REQUIREMENT: In the material below, substitute "group" for "category" in the lines between the one holding "True or false: the data shows 33.8 at MAPE." and the one holding "Which category has the highest value across", inclusive, and give only those lines back with nothing else changed. Leave the pictures out.

SUPPLIED MATERIAL:
☆ ☆ ☆ ☆

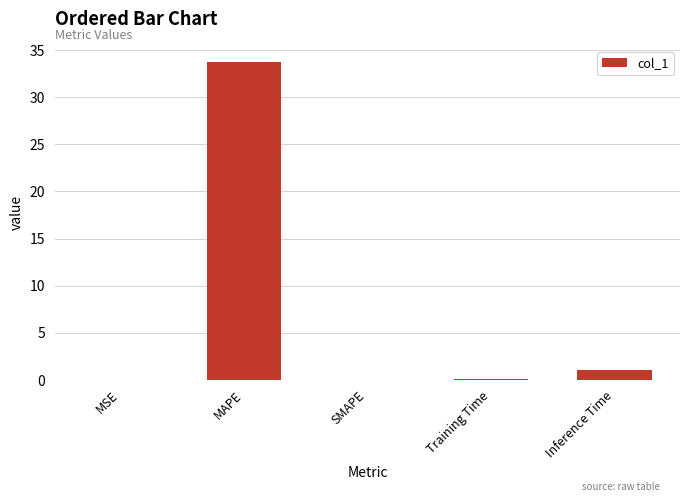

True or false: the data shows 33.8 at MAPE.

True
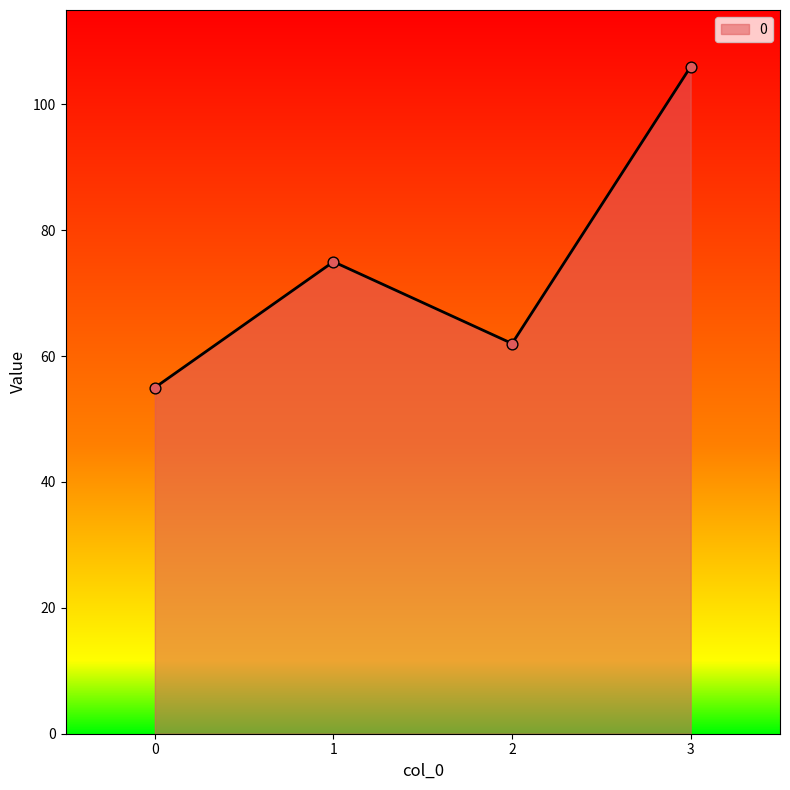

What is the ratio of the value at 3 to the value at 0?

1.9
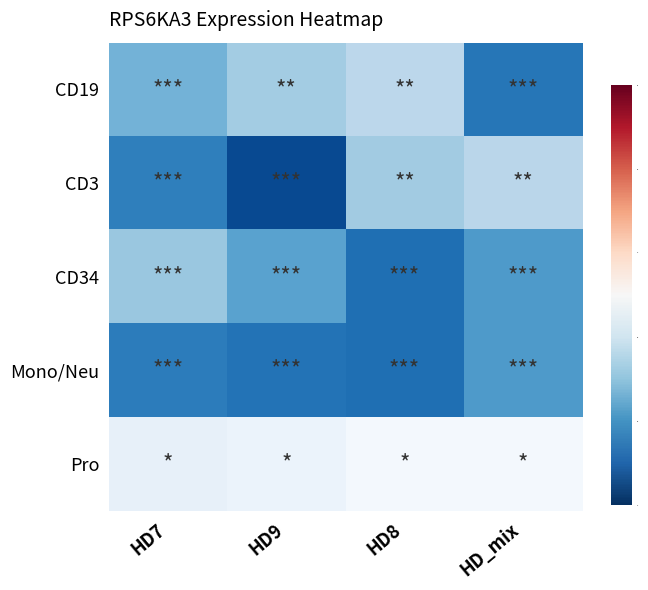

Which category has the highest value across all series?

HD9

☆ ☆ ☆ ☆

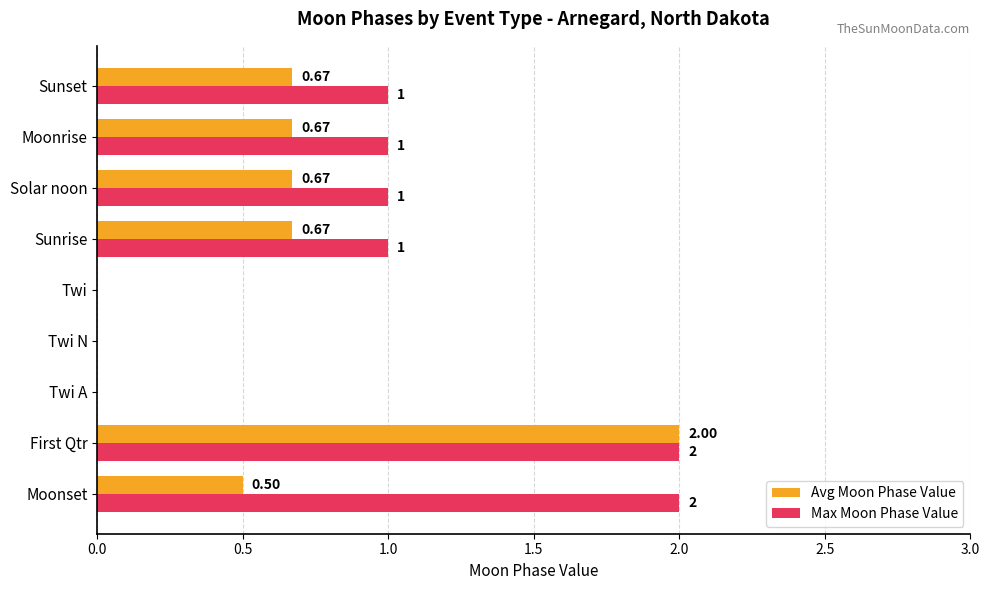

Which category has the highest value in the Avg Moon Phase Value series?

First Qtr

☆ ☆ ☆ ☆

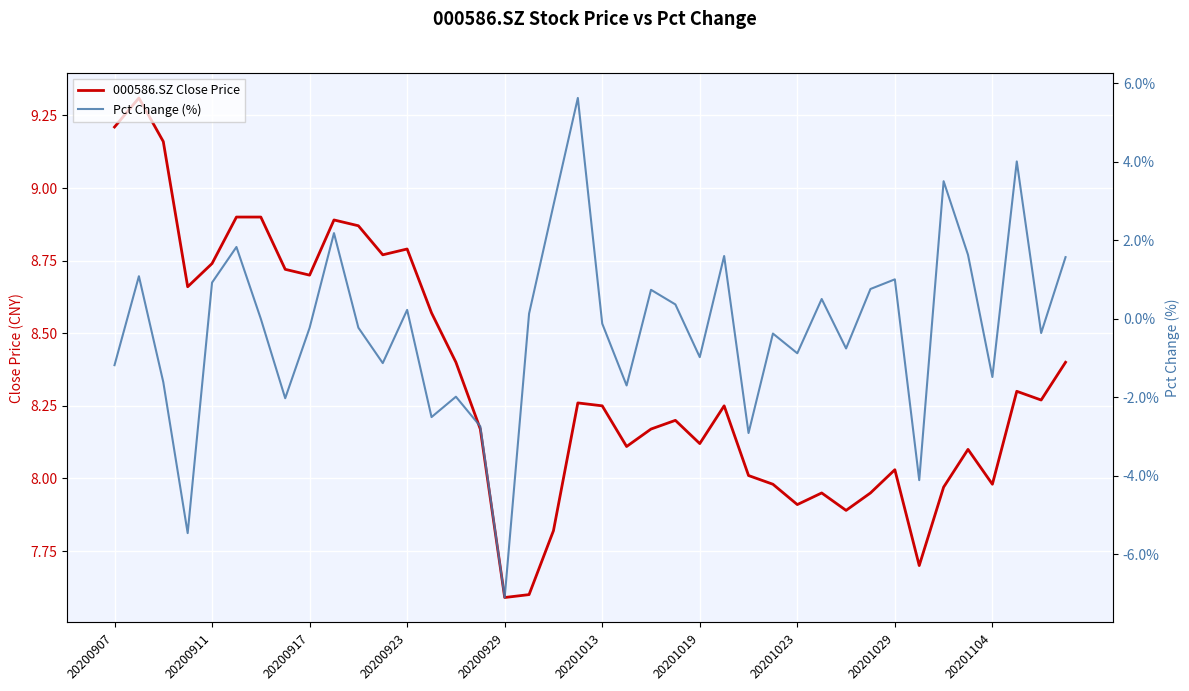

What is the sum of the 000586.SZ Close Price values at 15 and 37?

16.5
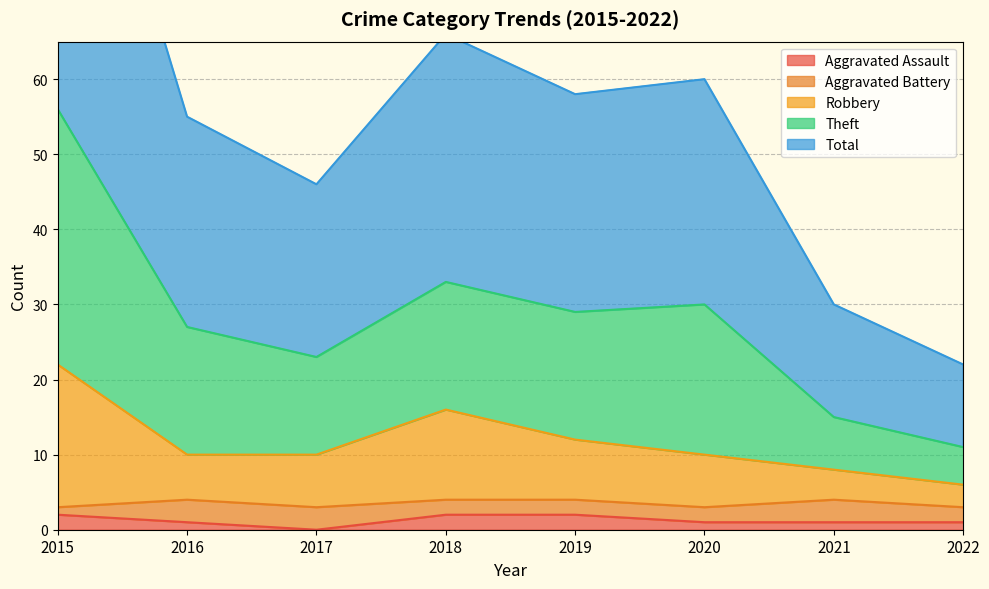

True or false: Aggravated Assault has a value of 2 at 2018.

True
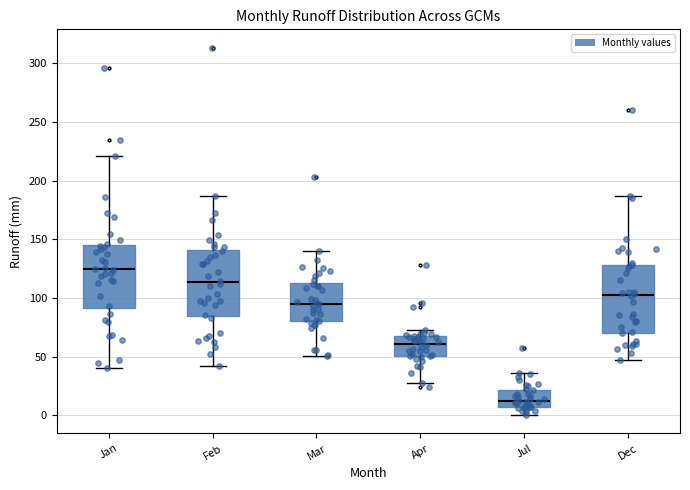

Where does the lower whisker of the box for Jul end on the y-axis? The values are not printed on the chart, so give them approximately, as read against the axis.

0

☆ ☆ ☆ ☆

PROBLEM SOLUTION:
True or false: the data shows 33.8 at MAPE.

True

What is the ratio of the value at 3 to the value at 0?

1.9

Which group has the highest value across all series?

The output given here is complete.